▶ What needs to be done: Convert the stretch of data from its first line through the line containing "Dot at: (277, 192)" into a Markdown table with two columns, Row and Line. Give each line a row number, and leave out any blank lines.

▶ Given information:
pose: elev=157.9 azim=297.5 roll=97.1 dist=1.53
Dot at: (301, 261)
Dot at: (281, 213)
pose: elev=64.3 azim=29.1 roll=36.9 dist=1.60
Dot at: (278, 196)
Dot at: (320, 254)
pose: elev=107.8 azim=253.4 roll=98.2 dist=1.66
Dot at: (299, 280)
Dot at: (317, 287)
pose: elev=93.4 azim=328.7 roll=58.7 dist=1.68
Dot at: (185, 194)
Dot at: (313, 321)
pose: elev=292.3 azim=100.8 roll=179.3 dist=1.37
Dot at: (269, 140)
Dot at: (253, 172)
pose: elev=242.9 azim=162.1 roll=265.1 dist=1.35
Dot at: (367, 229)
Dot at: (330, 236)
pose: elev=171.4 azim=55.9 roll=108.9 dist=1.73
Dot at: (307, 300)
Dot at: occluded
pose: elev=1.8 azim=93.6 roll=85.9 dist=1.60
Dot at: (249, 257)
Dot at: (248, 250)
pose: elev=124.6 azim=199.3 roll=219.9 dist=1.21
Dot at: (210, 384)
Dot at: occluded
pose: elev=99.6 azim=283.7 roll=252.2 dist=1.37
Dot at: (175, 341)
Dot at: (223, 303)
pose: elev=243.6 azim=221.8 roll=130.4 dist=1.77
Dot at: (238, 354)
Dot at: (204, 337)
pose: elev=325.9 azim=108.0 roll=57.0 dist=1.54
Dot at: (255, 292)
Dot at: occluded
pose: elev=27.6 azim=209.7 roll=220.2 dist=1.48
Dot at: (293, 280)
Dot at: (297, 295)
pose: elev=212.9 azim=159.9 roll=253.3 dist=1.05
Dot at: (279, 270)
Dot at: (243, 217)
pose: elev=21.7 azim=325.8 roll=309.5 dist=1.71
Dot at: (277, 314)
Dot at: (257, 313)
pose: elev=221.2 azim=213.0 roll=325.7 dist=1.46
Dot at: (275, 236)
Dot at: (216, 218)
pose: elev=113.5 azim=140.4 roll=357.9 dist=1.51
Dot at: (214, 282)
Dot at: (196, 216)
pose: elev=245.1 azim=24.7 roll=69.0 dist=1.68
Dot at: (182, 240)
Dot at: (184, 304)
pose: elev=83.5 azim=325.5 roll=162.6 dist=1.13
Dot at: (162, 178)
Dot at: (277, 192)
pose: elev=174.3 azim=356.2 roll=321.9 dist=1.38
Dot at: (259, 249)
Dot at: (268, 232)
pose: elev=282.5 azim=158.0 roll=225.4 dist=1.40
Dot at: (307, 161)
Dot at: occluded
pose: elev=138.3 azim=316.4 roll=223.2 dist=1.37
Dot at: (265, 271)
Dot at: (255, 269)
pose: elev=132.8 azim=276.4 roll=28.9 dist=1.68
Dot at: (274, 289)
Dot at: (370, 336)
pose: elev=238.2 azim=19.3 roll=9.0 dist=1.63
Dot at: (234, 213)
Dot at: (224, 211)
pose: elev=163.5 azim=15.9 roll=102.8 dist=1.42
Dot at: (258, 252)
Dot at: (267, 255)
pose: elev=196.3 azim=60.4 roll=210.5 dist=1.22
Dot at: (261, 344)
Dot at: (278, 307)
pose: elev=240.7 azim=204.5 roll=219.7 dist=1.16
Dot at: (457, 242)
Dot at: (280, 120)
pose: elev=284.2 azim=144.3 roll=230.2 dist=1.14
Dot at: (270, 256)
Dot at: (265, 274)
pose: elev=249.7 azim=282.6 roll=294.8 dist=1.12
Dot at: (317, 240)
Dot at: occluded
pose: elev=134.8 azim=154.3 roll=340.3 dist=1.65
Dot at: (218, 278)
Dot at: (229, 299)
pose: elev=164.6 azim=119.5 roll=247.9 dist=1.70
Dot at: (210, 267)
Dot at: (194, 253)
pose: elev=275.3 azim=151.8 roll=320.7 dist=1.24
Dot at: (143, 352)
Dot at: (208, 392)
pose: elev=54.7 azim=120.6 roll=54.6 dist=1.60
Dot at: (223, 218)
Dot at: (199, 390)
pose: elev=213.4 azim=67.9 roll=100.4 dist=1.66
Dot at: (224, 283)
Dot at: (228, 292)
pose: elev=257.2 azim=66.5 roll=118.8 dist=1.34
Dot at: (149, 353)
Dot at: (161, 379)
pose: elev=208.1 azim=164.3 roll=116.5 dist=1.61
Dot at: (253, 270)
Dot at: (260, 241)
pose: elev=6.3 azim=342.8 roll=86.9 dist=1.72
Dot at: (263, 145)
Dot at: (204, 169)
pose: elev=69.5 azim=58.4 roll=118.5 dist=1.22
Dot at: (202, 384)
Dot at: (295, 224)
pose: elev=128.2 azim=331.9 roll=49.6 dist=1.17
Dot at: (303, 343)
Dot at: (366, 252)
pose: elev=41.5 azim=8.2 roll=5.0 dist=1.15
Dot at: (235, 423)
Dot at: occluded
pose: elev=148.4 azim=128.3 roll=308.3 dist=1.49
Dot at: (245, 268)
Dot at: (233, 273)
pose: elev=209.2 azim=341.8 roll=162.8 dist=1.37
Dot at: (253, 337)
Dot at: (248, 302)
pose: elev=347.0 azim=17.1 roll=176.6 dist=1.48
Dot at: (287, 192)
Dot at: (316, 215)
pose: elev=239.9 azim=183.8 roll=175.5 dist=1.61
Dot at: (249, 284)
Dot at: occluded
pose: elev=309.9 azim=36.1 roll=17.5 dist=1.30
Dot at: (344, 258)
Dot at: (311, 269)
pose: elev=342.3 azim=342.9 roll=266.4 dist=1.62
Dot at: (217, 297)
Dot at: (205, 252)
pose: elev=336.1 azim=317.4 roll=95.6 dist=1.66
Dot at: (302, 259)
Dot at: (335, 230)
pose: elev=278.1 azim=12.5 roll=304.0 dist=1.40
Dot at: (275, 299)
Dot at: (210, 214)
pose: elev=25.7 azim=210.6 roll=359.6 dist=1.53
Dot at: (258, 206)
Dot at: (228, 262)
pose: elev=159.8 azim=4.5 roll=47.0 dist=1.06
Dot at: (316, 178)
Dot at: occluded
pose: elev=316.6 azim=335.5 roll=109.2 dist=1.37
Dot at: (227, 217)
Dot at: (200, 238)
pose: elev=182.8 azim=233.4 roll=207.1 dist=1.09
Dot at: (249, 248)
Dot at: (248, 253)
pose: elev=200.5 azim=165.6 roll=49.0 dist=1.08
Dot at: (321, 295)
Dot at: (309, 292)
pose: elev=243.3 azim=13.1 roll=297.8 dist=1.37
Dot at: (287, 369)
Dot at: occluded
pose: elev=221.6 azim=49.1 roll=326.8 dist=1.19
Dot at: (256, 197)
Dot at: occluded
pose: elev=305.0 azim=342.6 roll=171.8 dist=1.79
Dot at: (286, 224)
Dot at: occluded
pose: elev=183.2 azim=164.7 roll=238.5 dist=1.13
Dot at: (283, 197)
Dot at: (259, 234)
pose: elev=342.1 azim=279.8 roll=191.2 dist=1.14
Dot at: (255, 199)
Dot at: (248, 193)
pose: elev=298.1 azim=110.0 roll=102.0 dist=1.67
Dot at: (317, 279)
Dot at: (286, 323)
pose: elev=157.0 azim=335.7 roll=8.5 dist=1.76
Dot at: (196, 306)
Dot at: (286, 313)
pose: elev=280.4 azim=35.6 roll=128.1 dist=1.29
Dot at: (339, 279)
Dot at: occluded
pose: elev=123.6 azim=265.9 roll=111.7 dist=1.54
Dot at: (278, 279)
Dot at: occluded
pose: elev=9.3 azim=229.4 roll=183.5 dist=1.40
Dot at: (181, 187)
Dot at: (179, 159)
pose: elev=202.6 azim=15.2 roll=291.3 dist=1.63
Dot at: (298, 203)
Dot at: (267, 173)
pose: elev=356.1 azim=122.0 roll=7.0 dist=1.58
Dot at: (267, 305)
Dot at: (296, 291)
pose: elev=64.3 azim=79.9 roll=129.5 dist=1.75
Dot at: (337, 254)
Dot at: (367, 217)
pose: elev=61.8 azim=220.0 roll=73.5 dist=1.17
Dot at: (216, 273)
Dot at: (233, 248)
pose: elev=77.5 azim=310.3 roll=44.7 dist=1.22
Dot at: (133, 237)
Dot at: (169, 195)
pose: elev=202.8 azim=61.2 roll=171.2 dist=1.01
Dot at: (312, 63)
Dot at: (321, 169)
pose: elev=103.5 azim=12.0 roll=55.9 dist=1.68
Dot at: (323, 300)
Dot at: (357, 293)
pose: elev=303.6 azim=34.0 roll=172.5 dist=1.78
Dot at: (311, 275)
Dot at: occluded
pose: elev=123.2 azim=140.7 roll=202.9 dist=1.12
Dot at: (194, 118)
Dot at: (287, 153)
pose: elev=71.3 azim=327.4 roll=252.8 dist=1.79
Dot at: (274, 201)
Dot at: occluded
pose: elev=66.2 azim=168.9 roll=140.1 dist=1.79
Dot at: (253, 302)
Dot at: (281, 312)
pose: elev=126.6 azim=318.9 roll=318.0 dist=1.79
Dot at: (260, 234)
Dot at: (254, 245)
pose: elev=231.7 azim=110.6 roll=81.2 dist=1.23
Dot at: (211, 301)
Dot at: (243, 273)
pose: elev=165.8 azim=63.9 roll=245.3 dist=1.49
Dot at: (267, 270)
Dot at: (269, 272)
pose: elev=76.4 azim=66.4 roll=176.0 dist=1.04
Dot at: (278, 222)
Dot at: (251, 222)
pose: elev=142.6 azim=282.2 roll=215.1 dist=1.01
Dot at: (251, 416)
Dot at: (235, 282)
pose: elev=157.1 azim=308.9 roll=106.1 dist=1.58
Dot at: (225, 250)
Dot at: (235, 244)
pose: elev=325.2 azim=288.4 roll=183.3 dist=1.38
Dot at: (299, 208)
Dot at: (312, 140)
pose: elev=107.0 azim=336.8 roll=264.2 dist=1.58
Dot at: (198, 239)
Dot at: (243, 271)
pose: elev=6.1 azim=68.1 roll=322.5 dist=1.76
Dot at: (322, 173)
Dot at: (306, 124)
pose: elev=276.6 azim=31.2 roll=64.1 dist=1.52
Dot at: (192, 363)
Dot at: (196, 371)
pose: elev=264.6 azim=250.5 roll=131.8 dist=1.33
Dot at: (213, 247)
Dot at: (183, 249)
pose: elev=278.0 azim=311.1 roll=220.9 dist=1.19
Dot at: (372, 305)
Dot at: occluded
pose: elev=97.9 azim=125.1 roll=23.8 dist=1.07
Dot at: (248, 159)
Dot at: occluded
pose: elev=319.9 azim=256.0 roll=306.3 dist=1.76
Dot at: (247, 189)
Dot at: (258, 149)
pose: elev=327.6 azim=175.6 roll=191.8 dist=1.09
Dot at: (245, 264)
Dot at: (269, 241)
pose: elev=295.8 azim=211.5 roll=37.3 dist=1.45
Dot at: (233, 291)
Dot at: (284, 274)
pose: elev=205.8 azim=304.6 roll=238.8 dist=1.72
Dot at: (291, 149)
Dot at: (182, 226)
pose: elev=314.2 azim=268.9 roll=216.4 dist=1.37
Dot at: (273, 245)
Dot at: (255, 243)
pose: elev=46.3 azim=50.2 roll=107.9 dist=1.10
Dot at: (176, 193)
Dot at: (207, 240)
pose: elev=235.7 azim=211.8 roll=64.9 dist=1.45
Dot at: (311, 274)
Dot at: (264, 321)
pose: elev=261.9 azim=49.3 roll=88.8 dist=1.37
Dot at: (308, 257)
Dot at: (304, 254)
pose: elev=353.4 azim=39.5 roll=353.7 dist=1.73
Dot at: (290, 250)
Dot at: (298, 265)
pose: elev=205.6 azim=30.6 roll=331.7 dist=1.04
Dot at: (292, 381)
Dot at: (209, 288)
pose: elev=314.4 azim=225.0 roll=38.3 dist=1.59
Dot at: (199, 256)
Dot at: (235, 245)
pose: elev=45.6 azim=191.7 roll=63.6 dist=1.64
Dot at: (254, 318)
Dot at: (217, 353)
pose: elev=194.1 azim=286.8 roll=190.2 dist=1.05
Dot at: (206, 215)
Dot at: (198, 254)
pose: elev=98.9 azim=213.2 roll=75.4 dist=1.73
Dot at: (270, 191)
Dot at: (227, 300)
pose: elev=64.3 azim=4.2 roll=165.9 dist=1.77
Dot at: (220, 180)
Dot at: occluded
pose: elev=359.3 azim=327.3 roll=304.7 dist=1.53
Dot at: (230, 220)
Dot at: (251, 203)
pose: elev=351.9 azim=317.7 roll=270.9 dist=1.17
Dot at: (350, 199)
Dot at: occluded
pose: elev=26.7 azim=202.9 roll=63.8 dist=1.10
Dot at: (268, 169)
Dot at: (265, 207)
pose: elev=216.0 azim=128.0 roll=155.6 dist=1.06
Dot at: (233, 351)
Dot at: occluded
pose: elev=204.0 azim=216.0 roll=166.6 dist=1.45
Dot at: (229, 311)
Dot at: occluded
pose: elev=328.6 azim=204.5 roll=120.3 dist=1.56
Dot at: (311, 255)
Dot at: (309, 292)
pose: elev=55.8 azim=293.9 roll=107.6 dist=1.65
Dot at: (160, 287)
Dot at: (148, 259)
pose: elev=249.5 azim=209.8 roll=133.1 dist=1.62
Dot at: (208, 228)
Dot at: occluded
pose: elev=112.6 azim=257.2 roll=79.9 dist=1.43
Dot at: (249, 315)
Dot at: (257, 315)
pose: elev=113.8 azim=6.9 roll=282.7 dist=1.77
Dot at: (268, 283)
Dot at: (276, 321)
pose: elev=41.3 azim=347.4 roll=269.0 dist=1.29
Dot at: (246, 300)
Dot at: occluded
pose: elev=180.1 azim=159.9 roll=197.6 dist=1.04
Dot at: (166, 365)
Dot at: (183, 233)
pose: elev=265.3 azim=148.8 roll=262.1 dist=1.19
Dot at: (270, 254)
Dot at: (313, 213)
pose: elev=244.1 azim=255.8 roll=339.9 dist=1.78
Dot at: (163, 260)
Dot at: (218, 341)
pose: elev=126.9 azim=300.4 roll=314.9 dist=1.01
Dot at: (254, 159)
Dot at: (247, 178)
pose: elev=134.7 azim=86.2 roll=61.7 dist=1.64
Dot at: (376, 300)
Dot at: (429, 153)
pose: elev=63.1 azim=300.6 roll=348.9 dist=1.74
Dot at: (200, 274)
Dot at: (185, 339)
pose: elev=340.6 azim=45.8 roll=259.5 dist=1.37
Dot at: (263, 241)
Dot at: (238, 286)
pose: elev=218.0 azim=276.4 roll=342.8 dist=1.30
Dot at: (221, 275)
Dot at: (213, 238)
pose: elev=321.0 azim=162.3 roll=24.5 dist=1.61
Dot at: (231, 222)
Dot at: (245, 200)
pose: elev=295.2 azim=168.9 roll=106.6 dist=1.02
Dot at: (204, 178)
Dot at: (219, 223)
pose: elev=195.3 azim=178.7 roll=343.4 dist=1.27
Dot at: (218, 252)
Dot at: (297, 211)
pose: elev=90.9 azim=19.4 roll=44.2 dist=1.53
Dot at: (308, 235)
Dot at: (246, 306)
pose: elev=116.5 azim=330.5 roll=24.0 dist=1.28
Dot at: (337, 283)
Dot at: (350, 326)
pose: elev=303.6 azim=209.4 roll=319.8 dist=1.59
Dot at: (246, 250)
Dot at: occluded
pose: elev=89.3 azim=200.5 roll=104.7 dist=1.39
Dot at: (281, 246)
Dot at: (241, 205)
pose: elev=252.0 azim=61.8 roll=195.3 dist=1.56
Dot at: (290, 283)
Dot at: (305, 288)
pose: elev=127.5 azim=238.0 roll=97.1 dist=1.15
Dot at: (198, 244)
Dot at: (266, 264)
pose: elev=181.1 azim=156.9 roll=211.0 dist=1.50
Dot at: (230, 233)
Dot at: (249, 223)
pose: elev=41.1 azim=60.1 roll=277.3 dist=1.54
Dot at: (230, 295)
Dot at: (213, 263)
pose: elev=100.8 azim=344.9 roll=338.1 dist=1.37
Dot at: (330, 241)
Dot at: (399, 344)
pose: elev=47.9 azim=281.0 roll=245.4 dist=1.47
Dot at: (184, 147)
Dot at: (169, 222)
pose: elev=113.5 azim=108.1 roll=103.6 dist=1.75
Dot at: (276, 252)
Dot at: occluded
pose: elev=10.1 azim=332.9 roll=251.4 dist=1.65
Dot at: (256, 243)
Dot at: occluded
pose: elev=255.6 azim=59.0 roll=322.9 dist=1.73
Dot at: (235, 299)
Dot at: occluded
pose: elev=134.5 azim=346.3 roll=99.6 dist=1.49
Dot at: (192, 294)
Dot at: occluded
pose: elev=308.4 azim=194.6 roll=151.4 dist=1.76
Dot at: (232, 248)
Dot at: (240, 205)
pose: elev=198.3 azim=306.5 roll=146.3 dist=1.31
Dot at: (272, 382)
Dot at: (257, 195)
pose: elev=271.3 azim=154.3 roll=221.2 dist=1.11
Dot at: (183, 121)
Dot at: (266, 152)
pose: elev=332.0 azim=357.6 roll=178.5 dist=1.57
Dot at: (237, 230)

▶ The result:
| Row | Line |
|---|---|
| 1 | pose: elev=157.9 azim=297.5 roll=97.1 dist=1.53 |
| 2 | Dot at: (301, 261) |
| 3 | Dot at: (281, 213) |
| 4 | pose: elev=64.3 azim=29.1 roll=36.9 dist=1.60 |
| 5 | Dot at: (278, 196) |
| 6 | Dot at: (320, 254) |
| 7 | pose: elev=107.8 azim=253.4 roll=98.2 dist=1.66 |
| 8 | Dot at: (299, 280) |
| 9 | Dot at: (317, 287) |
| 10 | pose: elev=93.4 azim=328.7 roll=58.7 dist=1.68 |
| 11 | Dot at: (185, 194) |
| 12 | Dot at: (313, 321) |
| 13 | pose: elev=292.3 azim=100.8 roll=179.3 dist=1.37 |
| 14 | Dot at: (269, 140) |
| 15 | Dot at: (253, 172) |
| 16 | pose: elev=242.9 azim=162.1 roll=265.1 dist=1.35 |
| 17 | Dot at: (367, 229) |
| 18 | Dot at: (330, 236) |
| 19 | pose: elev=171.4 azim=55.9 roll=108.9 dist=1.73 |
| 20 | Dot at: (307, 300) |
| 21 | Dot at: occluded |
| 22 | pose: elev=1.8 azim=93.6 roll=85.9 dist=1.60 |
| 23 | Dot at: (249, 257) |
| 24 | Dot at: (248, 250) |
| 25 | pose: elev=124.6 azim=199.3 roll=219.9 dist=1.21 |
| 26 | Dot at: (210, 384) |
| 27 | Dot at: occluded |
| 28 | pose: elev=99.6 azim=283.7 roll=252.2 dist=1.37 |
| 29 | Dot at: (175, 341) |
| 30 | Dot at: (223, 303) |
| 31 | pose: elev=243.6 azim=221.8 roll=130.4 dist=1.77 |
| 32 | Dot at: (238, 354) |
| 33 | Dot at: (204, 337) |
| 34 | pose: elev=325.9 azim=108.0 roll=57.0 dist=1.54 |
| 35 | Dot at: (255, 292) |
| 36 | Dot at: occluded |
| 37 | pose: elev=27.6 azim=209.7 roll=220.2 dist=1.48 |
| 38 | Dot at: (293, 280) |
| 39 | Dot at: (297, 295) |
| 40 | pose: elev=212.9 azim=159.9 roll=253.3 dist=1.05 |
| 41 | Dot at: (279, 270) |
| 42 | Dot at: (243, 217) |
| 43 | pose: elev=21.7 azim=325.8 roll=309.5 dist=1.71 |
| 44 | Dot at: (277, 314) |
| 45 | Dot at: (257, 313) |
| 46 | pose: elev=221.2 azim=213.0 roll=325.7 dist=1.46 |
| 47 | Dot at: (275, 236) |
| 48 | Dot at: (216, 218) |
| 49 | pose: elev=113.5 azim=140.4 roll=357.9 dist=1.51 |
| 50 | Dot at: (214, 282) |
| 51 | Dot at: (196, 216) |
| 52 | pose: elev=245.1 azim=24.7 roll=69.0 dist=1.68 |
| 53 | Dot at: (182, 240) |
| 54 | Dot at: (184, 304) |
| 55 | pose: elev=83.5 azim=325.5 roll=162.6 dist=1.13 |
| 56 | Dot at: (162, 178) |
| 57 | Dot at: (277, 192) |